■ Brief: Extract every line of text from the entries below and repeat each line unchanged, in its original order.

Collected data

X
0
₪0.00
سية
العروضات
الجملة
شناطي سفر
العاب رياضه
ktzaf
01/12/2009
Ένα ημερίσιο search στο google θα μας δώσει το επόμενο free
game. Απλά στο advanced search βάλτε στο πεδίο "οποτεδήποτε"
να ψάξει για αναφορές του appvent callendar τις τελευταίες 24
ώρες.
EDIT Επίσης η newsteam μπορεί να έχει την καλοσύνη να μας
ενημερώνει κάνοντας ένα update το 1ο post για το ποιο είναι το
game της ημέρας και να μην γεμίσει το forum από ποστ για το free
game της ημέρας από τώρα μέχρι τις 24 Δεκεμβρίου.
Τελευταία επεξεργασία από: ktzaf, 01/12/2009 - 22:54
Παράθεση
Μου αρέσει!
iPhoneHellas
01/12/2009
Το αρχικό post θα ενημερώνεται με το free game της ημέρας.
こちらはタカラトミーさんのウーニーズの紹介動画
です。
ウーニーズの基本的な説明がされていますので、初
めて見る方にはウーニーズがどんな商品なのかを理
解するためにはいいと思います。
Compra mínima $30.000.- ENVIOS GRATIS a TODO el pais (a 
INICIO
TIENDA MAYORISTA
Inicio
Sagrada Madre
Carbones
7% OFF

■ Task result:
X
0
₪0.00
سية
العروضات
الجملة
شناطي سفر
العاب رياضه
ktzaf
01/12/2009
Ένα ημερίσιο search στο google θα μας δώσει το επόμενο free
game. Απλά στο advanced search βάλτε στο πεδίο "οποτεδήποτε"
να ψάξει για αναφορές του appvent callendar τις τελευταίες 24
ώρες.
EDIT Επίσης η newsteam μπορεί να έχει την καλοσύνη να μας
ενημερώνει κάνοντας ένα update το 1ο post για το ποιο είναι το
game της ημέρας και να μην γεμίσει το forum από ποστ για το free
game της ημέρας από τώρα μέχρι τις 24 Δεκεμβρίου.
Τελευταία επεξεργασία από: ktzaf, 01/12/2009 - 22:54
Παράθεση
Μου αρέσει!
iPhoneHellas
01/12/2009
Το αρχικό post θα ενημερώνεται με το free game της ημέρας.
こちらはタカラトミーさんのウーニーズの紹介動画
です。
ウーニーズの基本的な説明がされていますので、初
めて見る方にはウーニーズがどんな商品なのかを理
解するためにはいいと思います。
Compra mínima $30.000.- ENVIOS GRATIS a TODO el pais (a 
INICIO
TIENDA MAYORISTA
Inicio
Sagrada Madre
Carbones
7% OFF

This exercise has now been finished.